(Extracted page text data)
[Start of Attachment]

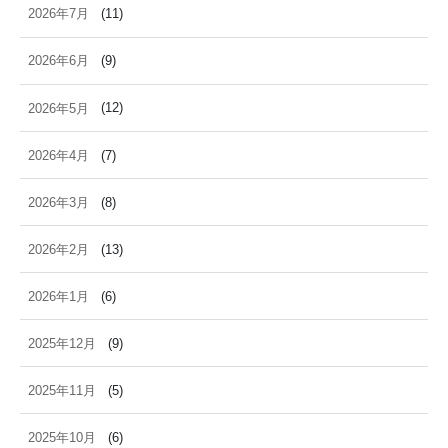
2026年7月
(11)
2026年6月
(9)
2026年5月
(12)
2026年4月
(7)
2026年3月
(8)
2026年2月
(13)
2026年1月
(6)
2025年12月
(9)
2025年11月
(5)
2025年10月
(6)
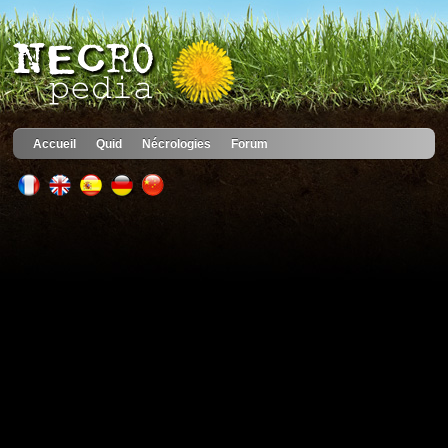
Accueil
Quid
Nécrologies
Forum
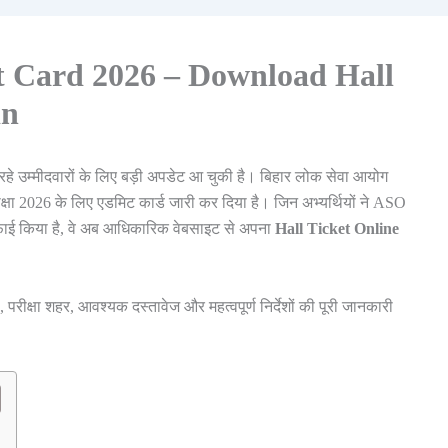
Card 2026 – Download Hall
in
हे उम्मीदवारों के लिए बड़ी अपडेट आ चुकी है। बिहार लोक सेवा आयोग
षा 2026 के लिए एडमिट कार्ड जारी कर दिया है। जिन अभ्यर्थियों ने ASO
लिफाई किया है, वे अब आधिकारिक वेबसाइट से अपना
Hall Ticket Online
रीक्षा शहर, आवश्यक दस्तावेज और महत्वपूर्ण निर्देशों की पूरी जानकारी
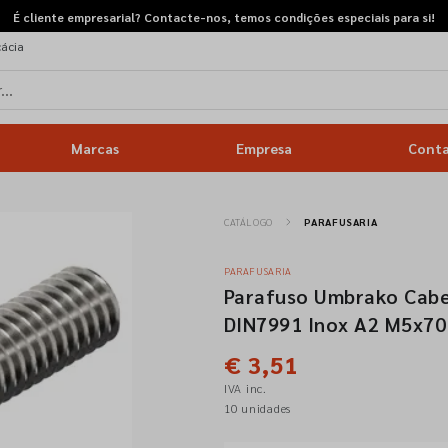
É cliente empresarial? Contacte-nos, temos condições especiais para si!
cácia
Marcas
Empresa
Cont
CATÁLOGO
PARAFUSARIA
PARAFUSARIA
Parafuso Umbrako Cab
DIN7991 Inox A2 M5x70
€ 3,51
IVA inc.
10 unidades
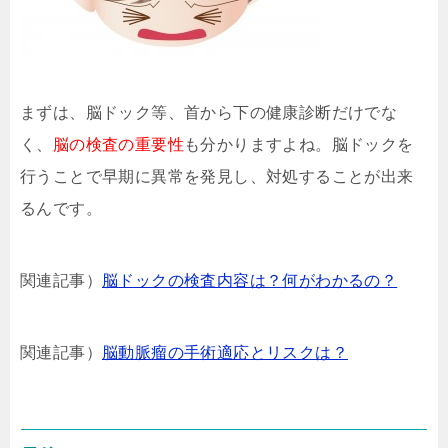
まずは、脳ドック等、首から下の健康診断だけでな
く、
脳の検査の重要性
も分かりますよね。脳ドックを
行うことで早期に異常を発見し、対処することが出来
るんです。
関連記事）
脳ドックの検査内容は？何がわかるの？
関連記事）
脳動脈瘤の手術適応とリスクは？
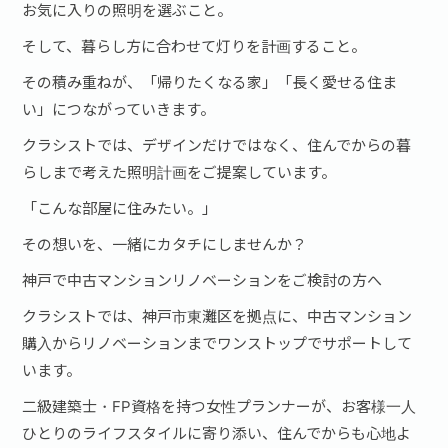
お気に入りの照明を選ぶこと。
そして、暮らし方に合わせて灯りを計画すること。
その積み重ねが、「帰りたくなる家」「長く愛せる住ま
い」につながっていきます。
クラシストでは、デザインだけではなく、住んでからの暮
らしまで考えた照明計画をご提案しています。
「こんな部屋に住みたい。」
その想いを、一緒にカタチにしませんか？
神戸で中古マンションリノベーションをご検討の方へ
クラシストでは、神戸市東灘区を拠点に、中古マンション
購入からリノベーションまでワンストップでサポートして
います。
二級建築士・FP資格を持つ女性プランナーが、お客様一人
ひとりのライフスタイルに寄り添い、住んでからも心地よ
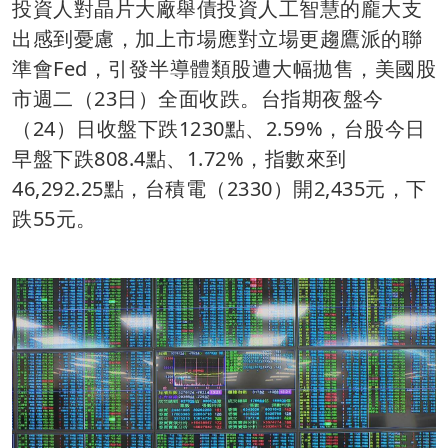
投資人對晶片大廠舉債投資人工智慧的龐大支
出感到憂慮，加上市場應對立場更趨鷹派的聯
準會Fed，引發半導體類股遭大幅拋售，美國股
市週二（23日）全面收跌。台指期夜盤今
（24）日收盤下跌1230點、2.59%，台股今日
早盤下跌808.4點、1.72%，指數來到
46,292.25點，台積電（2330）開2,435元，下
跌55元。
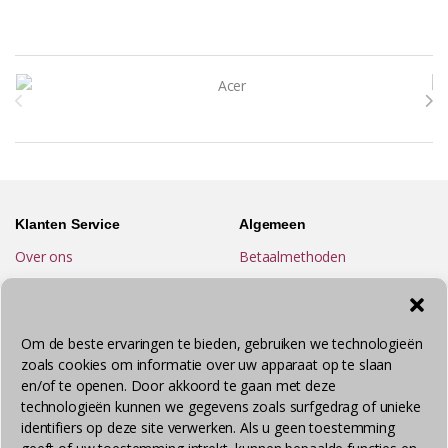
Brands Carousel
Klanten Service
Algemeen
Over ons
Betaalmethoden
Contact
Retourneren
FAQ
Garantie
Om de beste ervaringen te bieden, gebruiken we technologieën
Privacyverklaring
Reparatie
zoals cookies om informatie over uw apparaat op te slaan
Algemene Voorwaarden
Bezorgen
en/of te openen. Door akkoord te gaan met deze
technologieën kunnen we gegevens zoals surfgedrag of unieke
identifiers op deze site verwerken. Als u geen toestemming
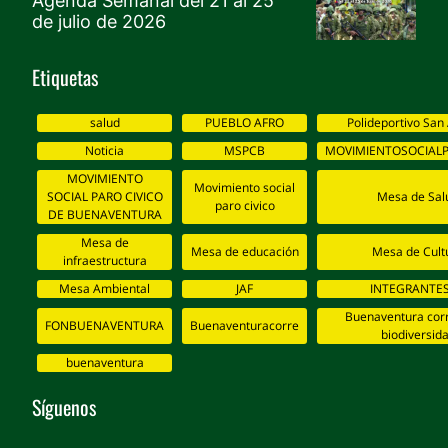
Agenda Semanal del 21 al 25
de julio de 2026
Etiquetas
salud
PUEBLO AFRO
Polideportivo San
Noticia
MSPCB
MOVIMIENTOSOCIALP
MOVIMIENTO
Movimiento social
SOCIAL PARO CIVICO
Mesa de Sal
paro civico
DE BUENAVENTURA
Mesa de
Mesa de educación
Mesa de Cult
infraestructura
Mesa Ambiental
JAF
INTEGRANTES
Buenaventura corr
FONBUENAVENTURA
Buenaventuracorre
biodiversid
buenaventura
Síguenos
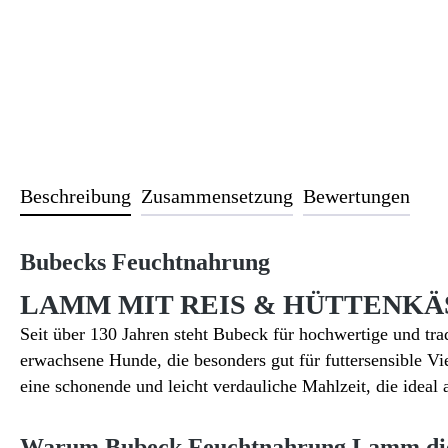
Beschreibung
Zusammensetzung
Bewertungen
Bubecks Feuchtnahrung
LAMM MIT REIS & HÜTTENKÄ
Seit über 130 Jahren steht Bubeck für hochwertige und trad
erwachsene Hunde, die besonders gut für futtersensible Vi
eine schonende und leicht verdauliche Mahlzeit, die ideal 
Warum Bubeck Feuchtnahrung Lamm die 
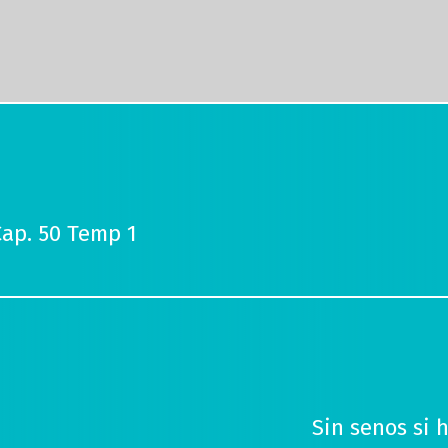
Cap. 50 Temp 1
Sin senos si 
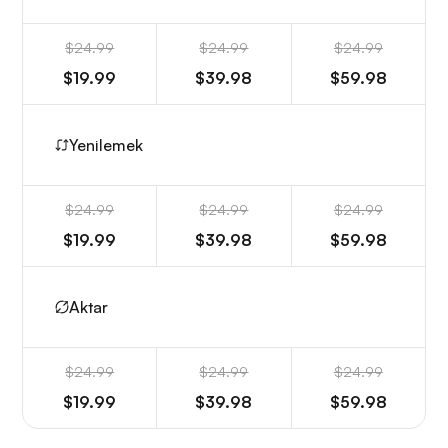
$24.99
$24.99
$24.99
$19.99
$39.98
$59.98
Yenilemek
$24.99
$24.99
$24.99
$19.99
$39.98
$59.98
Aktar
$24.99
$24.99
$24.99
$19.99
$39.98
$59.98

[End of Attachment]
[Start of Attachment]

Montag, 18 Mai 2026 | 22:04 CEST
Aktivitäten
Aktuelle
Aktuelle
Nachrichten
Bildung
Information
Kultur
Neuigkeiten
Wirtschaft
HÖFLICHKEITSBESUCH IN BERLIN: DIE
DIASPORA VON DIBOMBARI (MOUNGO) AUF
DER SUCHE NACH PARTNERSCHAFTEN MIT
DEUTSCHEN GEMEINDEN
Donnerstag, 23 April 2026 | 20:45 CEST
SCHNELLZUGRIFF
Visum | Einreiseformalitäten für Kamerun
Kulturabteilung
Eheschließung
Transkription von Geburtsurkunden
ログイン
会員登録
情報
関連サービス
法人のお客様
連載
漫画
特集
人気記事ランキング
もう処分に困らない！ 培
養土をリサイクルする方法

[End of Attachment]

**Exercise**: Filter the entries down to the lines holding the string "Mesa". Copy each of those lines.

**Response below**:
Mesa de Sal
Mesa de
Mesa de educación
Mesa de Cult
Mesa Ambiental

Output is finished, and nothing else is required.